^^^
Interesting take with regard to Metrorail and bus turn-backs.
Thank you.
If a metro area built a metro train system, it makes sense that they might want to eliminate certain redundant routes. Vancouver does this with SkyTrain, eliminating their "B-line" services simultaneous with the opening of SkyTrain lines. Most recent was the 98 B-line that was replaced by the Canada Line, and the 99 B-line will be replaced by the Broadway SkyTrain line. The 98 had 20k daily riders; 99 about 56k daily riders. The Canada Line now has ridership about 700% of the BRT line it replaced, thanks to additional development and other connections.
I agree, and it has long been WMATA policy not to run too much parallel bus and rail service (ideally none, though they have long run bus and rail service between downtown D.C. and area east of the Anacostia River at the behest of D.C. municipal elected officials).
But in the instance of forcing people off the buses at the Pentagon and on to Metro, I disagree for these reasons:
(1) The Pentagon is (and has always been) in the regional core, and making people transfer when they are already downtown by transit seems a way to discourage them from using transit, especially when they had to pay an entirely new fare to board the Metro. Even now, with the SmarTrip card, there is still poor fare integration between WMATA bus and WMATA rail.
(2) Once the Metro was built further out, to City of Alexandria and then to Fairfax County, it made sense to turn a lot of the bus trips back at Metro stations.
(3) To this day, several of the commuter bus operators (most of which originate beyond the counties and cities that belong to the WMATA interstate compact) run one-seat service to downtown D.C., though some of them also offer stops at suburban Metrorail stations for patrons who prefer to take rail (maybe because their trip is not taking them all the way to the downtown area).
Now, that said, if the overlap was only for a short segment, it does seem odd to force all transfers. Those early Metrorail trains were not long, and I have hard time believing they could keep up with the demand. Eliminating a route that basically overlapped the entire rail segment makes sense, but clipping a bus line at the point where it overlaps is really not wise that close to the ultimate terminus.
Agreed about short trains. Many were
four railcar consists well after the completion of the Adopted Regional System in 2001 (it has since had two extensions added, one to Largo Town Center and then the line to Dulles Airport, which is supposed to open next year (2021) or maybe next after that (2022) - there are some pretty bad construction defects that must be corrected). Only with the scrapping of the 1000-series (Rohr) units and the 4000-series units (Breda - these never got a midlife overhaul and it showed in terms of reliability) and the arrival of hundreds of new 7000-series Kawasaki units, and the upgrading of the traction power system to support eight car consists (it was deliberately undersized to "save money" when the system was being built) on two minute headways has it started to live up to the promises about peak-hour and peak-period ridership that were made in the 1960's and early 1970's when it was being designed and planned.

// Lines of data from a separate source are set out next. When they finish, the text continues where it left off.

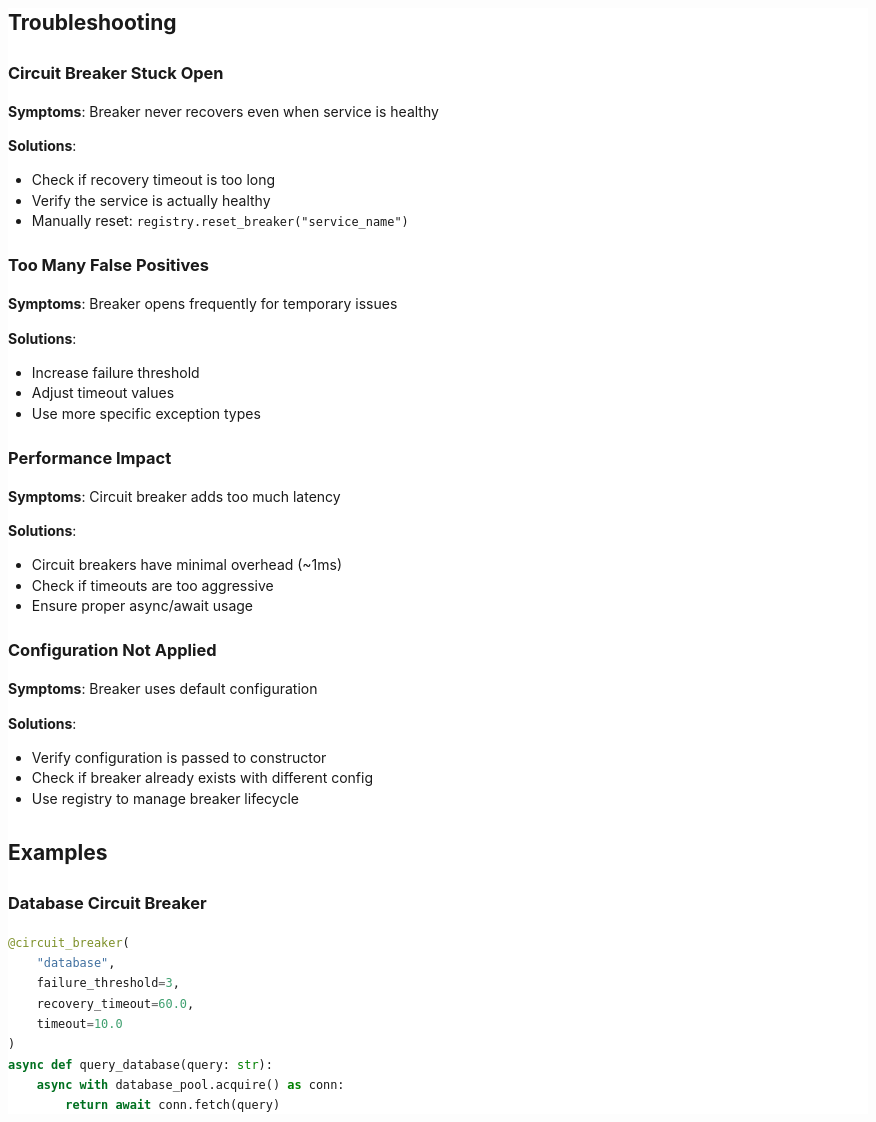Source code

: ## Troubleshooting

### Circuit Breaker Stuck Open

**Symptoms**: Breaker never recovers even when service is healthy

**Solutions**:
- Check if recovery timeout is too long
- Verify the service is actually healthy
- Manually reset: `registry.reset_breaker("service_name")`

### Too Many False Positives

**Symptoms**: Breaker opens frequently for temporary issues

**Solutions**:
- Increase failure threshold
- Adjust timeout values
- Use more specific exception types

### Performance Impact

**Symptoms**: Circuit breaker adds too much latency

**Solutions**:
- Circuit breakers have minimal overhead (~1ms)
- Check if timeouts are too aggressive
- Ensure proper async/await usage

### Configuration Not Applied

**Symptoms**: Breaker uses default configuration

**Solutions**:
- Verify configuration is passed to constructor
- Check if breaker already exists with different config
- Use registry to manage breaker lifecycle

## Examples

### Database Circuit Breaker

```python
@circuit_breaker(
    "database",
    failure_threshold=3,
    recovery_timeout=60.0,
    timeout=10.0
)
async def query_database(query: str):
    async with database_pool.acquire() as conn:
        return await conn.fetch(query)
```
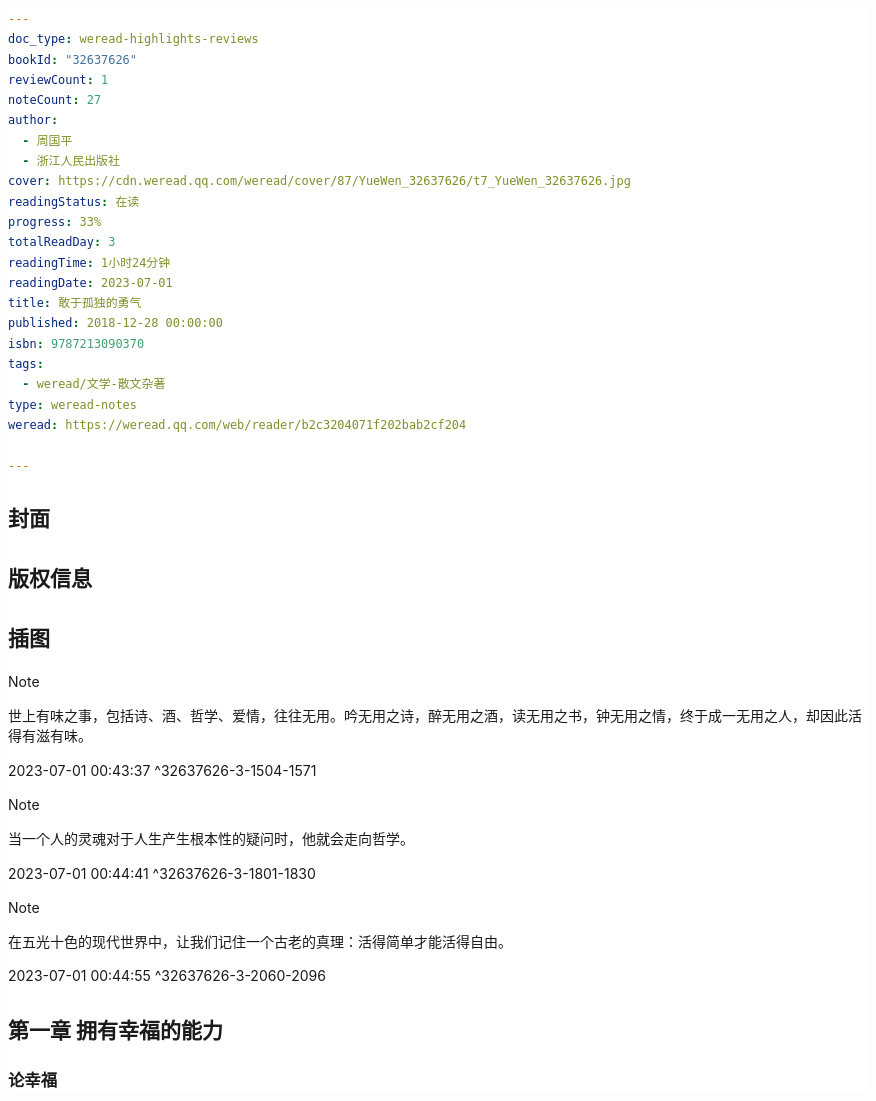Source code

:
 ```yaml
---
doc_type: weread-highlights-reviews
bookId: "32637626"
reviewCount: 1
noteCount: 27
author:
  - 周国平
  - 浙江人民出版社
cover: https://cdn.weread.qq.com/weread/cover/87/YueWen_32637626/t7_YueWen_32637626.jpg
readingStatus: 在读
progress: 33%
totalReadDay: 3
readingTime: 1小时24分钟
readingDate: 2023-07-01
title: 敢于孤独的勇气
published: 2018-12-28 00:00:00
isbn: 9787213090370
tags:
  - weread/文学-散文杂著
type: weread-notes
weread: https://weread.qq.com/web/reader/b2c3204071f202bab2cf204

---
```



## 封面

## 版权信息

## 插图

> [!NOTE] 
> 世上有味之事，包括诗、酒、哲学、爱情，往往无用。吟无用之诗，醉无用之酒，读无用之书，钟无用之情，终于成一无用之人，却因此活得有滋有味。
> 
> 2023-07-01 00:43:37 ^32637626-3-1504-1571

> [!NOTE] 
> 当一个人的灵魂对于人生产生根本性的疑问时，他就会走向哲学。
> 
> 2023-07-01 00:44:41 ^32637626-3-1801-1830

> [!NOTE] 
> 在五光十色的现代世界中，让我们记住一个古老的真理：活得简单才能活得自由。
> 
> 2023-07-01 00:44:55 ^32637626-3-2060-2096

## 第一章 拥有幸福的能力

### 论幸福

While COVID19 has turned everything about WMATA upside down and crashed its patronage (as it has in many other cities in the U.S. and elsewhere), in the past, providing good service to its customers was never very high on the list of its priorities. This was (in my opinion) an especially bad example of that.
The unfortunate thing is that the current WMATA General Manager, Paul Wiedefeld, has made great strides in getting the system to run better and has insisted on a safety culture (for far too long, safety at WMATA has been for show and lip service and demanding more tax dollars from the agencies that fund it).